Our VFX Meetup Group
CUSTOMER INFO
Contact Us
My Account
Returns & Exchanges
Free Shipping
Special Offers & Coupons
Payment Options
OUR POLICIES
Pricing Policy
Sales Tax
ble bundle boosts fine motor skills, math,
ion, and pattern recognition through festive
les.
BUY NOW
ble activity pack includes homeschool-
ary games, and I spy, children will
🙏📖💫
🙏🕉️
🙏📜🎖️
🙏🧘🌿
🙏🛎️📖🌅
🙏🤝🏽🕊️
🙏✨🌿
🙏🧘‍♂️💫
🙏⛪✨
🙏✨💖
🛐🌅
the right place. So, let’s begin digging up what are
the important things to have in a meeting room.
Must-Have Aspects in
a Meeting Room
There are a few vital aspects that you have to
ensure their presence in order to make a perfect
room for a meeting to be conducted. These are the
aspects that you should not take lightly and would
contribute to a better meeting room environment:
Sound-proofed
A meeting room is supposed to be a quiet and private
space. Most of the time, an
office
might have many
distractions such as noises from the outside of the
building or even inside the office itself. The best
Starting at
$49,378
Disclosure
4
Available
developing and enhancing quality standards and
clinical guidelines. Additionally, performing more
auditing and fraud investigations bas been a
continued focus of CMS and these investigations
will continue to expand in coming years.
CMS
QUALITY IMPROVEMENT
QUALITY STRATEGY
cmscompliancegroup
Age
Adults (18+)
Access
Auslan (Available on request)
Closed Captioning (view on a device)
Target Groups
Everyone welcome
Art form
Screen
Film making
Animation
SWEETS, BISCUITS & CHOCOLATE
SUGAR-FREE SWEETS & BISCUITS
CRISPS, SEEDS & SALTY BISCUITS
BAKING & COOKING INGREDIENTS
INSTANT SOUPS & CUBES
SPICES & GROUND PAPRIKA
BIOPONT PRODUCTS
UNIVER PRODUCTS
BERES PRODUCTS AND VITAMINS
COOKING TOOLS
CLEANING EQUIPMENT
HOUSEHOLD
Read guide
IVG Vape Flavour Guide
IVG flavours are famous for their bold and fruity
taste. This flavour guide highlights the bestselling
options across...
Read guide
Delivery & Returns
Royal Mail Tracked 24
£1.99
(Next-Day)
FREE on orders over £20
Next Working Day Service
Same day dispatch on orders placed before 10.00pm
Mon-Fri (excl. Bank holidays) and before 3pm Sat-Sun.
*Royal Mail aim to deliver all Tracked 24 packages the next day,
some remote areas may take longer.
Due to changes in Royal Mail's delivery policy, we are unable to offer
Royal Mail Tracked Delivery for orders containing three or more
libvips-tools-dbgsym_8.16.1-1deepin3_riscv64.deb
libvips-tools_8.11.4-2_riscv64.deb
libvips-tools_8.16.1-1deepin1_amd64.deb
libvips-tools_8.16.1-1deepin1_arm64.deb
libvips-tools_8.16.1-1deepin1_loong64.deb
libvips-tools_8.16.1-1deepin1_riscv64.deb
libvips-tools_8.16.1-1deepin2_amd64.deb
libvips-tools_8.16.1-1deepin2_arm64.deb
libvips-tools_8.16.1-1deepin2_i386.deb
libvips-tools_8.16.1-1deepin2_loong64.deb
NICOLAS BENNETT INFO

> WORK REQUEST: Copy all lines of the listing above that contain the string "Returns".

> ANSWER SPACE:
Returns & Exchanges
Delivery & Returns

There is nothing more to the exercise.